Data items:

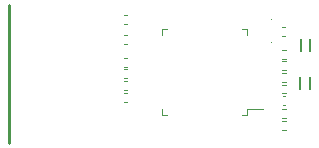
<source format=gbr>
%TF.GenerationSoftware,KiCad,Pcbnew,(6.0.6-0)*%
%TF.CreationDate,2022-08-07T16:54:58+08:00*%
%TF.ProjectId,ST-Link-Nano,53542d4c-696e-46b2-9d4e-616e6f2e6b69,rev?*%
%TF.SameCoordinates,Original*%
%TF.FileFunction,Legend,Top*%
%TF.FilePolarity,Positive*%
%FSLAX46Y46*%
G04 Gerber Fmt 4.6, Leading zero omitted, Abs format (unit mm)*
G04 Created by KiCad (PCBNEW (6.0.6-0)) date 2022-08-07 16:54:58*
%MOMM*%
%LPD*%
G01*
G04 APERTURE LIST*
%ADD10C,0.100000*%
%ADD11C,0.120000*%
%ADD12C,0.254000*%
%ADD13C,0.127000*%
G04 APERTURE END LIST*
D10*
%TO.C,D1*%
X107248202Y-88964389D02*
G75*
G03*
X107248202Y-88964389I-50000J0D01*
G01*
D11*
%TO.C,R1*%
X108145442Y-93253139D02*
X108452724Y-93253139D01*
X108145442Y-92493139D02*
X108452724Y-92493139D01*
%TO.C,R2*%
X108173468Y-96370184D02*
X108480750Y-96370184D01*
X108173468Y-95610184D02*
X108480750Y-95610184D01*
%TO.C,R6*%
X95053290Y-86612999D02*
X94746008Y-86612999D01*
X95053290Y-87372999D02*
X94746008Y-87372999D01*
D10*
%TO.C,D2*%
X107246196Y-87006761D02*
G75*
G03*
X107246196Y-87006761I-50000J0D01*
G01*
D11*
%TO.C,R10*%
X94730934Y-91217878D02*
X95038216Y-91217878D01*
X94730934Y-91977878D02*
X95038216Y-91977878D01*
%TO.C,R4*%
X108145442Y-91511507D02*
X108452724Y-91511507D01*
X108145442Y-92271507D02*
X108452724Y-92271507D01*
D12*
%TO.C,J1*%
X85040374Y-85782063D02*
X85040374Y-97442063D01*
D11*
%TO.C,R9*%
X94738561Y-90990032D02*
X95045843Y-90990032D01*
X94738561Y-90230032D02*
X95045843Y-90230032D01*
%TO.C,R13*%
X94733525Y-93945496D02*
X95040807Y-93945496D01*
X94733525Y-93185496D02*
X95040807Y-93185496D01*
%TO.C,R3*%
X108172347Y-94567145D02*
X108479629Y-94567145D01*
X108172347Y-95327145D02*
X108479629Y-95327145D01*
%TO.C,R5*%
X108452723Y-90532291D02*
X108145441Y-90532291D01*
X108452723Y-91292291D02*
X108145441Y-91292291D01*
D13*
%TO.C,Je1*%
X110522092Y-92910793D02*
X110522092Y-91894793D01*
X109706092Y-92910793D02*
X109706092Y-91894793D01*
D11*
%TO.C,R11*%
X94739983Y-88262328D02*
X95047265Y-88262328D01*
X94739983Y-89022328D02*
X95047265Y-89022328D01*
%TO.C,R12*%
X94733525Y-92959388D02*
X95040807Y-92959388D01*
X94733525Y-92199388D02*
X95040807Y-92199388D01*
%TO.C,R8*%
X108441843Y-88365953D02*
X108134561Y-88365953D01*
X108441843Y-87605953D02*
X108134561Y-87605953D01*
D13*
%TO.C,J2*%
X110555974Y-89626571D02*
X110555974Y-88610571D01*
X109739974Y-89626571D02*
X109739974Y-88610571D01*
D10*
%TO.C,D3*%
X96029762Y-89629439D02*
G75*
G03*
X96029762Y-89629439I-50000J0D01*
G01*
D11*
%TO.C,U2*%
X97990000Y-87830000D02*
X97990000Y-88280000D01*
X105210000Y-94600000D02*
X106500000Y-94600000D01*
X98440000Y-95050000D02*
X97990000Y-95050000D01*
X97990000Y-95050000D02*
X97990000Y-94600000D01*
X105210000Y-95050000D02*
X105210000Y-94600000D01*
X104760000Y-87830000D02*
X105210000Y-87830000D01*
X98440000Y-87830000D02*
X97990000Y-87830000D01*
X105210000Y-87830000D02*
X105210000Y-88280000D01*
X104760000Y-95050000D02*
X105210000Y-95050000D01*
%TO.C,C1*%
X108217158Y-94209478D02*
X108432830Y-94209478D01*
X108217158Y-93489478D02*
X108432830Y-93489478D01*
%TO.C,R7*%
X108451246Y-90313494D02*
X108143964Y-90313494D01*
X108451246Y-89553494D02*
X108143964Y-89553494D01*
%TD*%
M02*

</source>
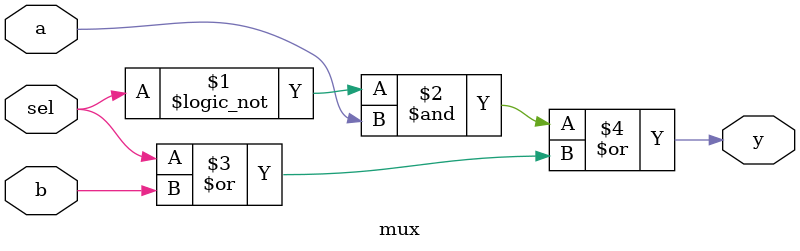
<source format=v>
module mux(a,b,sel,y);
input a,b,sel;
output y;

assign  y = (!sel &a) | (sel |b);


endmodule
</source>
--
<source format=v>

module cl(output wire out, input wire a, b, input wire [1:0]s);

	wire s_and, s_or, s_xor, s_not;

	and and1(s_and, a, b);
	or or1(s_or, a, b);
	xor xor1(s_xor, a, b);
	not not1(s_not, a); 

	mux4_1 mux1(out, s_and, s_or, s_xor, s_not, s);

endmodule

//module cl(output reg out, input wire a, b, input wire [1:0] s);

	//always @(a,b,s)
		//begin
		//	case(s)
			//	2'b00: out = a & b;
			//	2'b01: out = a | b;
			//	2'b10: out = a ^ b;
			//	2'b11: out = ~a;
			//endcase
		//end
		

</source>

About this exercise: Return every line above where "KiCad" appears.

Exercise solution:
%TF.GenerationSoftware,KiCad,Pcbnew,(6.0.6-0)*%
G04 Created by KiCad (PCBNEW (6.0.6-0)) date 2022-08-07 16:54:58*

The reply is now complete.